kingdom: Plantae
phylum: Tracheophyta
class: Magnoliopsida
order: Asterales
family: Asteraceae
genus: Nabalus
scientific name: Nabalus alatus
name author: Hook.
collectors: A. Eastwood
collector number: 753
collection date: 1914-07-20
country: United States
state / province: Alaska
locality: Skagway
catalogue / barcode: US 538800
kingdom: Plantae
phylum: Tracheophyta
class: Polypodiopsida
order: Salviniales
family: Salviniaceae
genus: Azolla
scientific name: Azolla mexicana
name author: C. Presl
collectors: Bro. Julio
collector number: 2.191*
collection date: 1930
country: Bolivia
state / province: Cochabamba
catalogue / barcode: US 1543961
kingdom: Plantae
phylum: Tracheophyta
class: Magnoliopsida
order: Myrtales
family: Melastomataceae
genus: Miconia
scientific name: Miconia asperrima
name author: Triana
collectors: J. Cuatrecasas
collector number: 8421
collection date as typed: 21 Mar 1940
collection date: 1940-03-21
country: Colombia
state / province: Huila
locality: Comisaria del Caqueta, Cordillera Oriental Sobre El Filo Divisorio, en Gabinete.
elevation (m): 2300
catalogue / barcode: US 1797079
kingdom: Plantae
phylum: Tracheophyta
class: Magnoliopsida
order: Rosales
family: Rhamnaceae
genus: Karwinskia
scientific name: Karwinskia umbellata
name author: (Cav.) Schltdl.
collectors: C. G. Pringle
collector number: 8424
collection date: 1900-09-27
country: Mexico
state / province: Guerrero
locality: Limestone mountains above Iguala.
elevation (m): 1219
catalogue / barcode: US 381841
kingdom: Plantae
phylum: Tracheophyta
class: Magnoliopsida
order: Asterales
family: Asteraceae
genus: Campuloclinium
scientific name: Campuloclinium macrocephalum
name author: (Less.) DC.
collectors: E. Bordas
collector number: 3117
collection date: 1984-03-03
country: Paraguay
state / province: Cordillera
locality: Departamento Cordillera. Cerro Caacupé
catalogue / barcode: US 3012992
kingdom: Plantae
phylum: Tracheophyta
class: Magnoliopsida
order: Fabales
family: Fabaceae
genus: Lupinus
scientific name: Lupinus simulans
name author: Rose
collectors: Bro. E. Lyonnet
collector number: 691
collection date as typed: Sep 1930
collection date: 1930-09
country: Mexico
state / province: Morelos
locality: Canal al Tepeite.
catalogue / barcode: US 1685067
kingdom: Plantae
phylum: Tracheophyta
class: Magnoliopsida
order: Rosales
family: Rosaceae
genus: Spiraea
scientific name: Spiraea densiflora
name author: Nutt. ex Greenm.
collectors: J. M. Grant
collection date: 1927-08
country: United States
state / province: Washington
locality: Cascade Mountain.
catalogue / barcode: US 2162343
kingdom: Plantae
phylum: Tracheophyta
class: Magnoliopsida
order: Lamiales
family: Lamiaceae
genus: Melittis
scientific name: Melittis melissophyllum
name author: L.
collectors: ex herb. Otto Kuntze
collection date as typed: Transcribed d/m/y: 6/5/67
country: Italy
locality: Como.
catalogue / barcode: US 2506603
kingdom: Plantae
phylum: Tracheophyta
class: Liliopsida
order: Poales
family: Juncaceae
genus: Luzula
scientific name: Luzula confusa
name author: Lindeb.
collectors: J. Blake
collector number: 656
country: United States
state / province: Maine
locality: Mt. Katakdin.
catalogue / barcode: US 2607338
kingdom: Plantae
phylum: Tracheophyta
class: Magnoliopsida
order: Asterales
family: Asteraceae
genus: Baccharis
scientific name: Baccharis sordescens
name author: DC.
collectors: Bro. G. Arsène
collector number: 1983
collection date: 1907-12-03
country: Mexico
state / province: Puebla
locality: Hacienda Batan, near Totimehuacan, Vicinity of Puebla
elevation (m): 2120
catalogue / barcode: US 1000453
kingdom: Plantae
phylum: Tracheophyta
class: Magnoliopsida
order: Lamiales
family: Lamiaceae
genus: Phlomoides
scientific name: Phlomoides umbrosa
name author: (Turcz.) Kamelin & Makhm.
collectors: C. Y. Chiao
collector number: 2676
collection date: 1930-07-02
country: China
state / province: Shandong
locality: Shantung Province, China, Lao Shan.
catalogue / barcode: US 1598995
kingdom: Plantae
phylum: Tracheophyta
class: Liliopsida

_ _ _

▶ **Stated goal**
Copy out every line of the data above without changing anything.

▶ **Output for this task**
kingdom: Plantae
phylum: Tracheophyta
class: Magnoliopsida
order: Asterales
family: Asteraceae
genus: Nabalus
scientific name: Nabalus alatus
name author: Hook.
collectors: A. Eastwood
collector number: 753
collection date: 1914-07-20
country: United States
state / province: Alaska
locality: Skagway
catalogue / barcode: US 538800
kingdom: Plantae
phylum: Tracheophyta
class: Polypodiopsida
order: Salviniales
family: Salviniaceae
genus: Azolla
scientific name: Azolla mexicana
name author: C. Presl
collectors: Bro. Julio
collector number: 2.191*
collection date: 1930
country: Bolivia
state / province: Cochabamba
catalogue / barcode: US 1543961
kingdom: Plantae
phylum: Tracheophyta
class: Magnoliopsida
order: Myrtales
family: Melastomataceae
genus: Miconia
scientific name: Miconia asperrima
name author: Triana
collectors: J. Cuatrecasas
collector number: 8421
collection date as typed: 21 Mar 1940
collection date: 1940-03-21
country: Colombia
state / province: Huila
locality: Comisaria del Caqueta, Cordillera Oriental Sobre El Filo Divisorio, en Gabinete.
elevation (m): 2300
catalogue / barcode: US 1797079
kingdom: Plantae
phylum: Tracheophyta
class: Magnoliopsida
order: Rosales
family: Rhamnaceae
genus: Karwinskia
scientific name: Karwinskia umbellata
name author: (Cav.) Schltdl.
collectors: C. G. Pringle
collector number: 8424
collection date: 1900-09-27
country: Mexico
state / province: Guerrero
locality: Limestone mountains above Iguala.
elevation (m): 1219
catalogue / barcode: US 381841
kingdom: Plantae
phylum: Tracheophyta
class: Magnoliopsida
order: Asterales
family: Asteraceae
genus: Campuloclinium
scientific name: Campuloclinium macrocephalum
name author: (Less.) DC.
collectors: E. Bordas
collector number: 3117
collection date: 1984-03-03
country: Paraguay
state / province: Cordillera
locality: Departamento Cordillera. Cerro Caacupé
catalogue / barcode: US 3012992
kingdom: Plantae
phylum: Tracheophyta
class: Magnoliopsida
order: Fabales
family: Fabaceae
genus: Lupinus
scientific name: Lupinus simulans
name author: Rose
collectors: Bro. E. Lyonnet
collector number: 691
collection date as typed: Sep 1930
collection date: 1930-09
country: Mexico
state / province: Morelos
locality: Canal al Tepeite.
catalogue / barcode: US 1685067
kingdom: Plantae
phylum: Tracheophyta
class: Magnoliopsida
order: Rosales
family: Rosaceae
genus: Spiraea
scientific name: Spiraea densiflora
name author: Nutt. ex Greenm.
collectors: J. M. Grant
collection date: 1927-08
country: United States
state / province: Washington
locality: Cascade Mountain.
catalogue / barcode: US 2162343
kingdom: Plantae
phylum: Tracheophyta
class: Magnoliopsida
order: Lamiales
family: Lamiaceae
genus: Melittis
scientific name: Melittis melissophyllum
name author: L.
collectors: ex herb. Otto Kuntze
collection date as typed: Transcribed d/m/y: 6/5/67
country: Italy
locality: Como.
catalogue / barcode: US 2506603
kingdom: Plantae
phylum: Tracheophyta
class: Liliopsida
order: Poales
family: Juncaceae
genus: Luzula
scientific name: Luzula confusa
name author: Lindeb.
collectors: J. Blake
collector number: 656
country: United States
state / province: Maine
locality: Mt. Katakdin.
catalogue / barcode: US 2607338
kingdom: Plantae
phylum: Tracheophyta
class: Magnoliopsida
order: Asterales
family: Asteraceae
genus: Baccharis
scientific name: Baccharis sordescens
name author: DC.
collectors: Bro. G. Arsène
collector number: 1983
collection date: 1907-12-03
country: Mexico
state / province: Puebla
locality: Hacienda Batan, near Totimehuacan, Vicinity of Puebla
elevation (m): 2120
catalogue / barcode: US 1000453
kingdom: Plantae
phylum: Tracheophyta
class: Magnoliopsida
order: Lamiales
family: Lamiaceae
genus: Phlomoides
scientific name: Phlomoides umbrosa
name author: (Turcz.) Kamelin & Makhm.
collectors: C. Y. Chiao
collector number: 2676
collection date: 1930-07-02
country: China
state / province: Shandong
locality: Shantung Province, China, Lao Shan.
catalogue / barcode: US 1598995
kingdom: Plantae
phylum: Tracheophyta
class: Liliopsida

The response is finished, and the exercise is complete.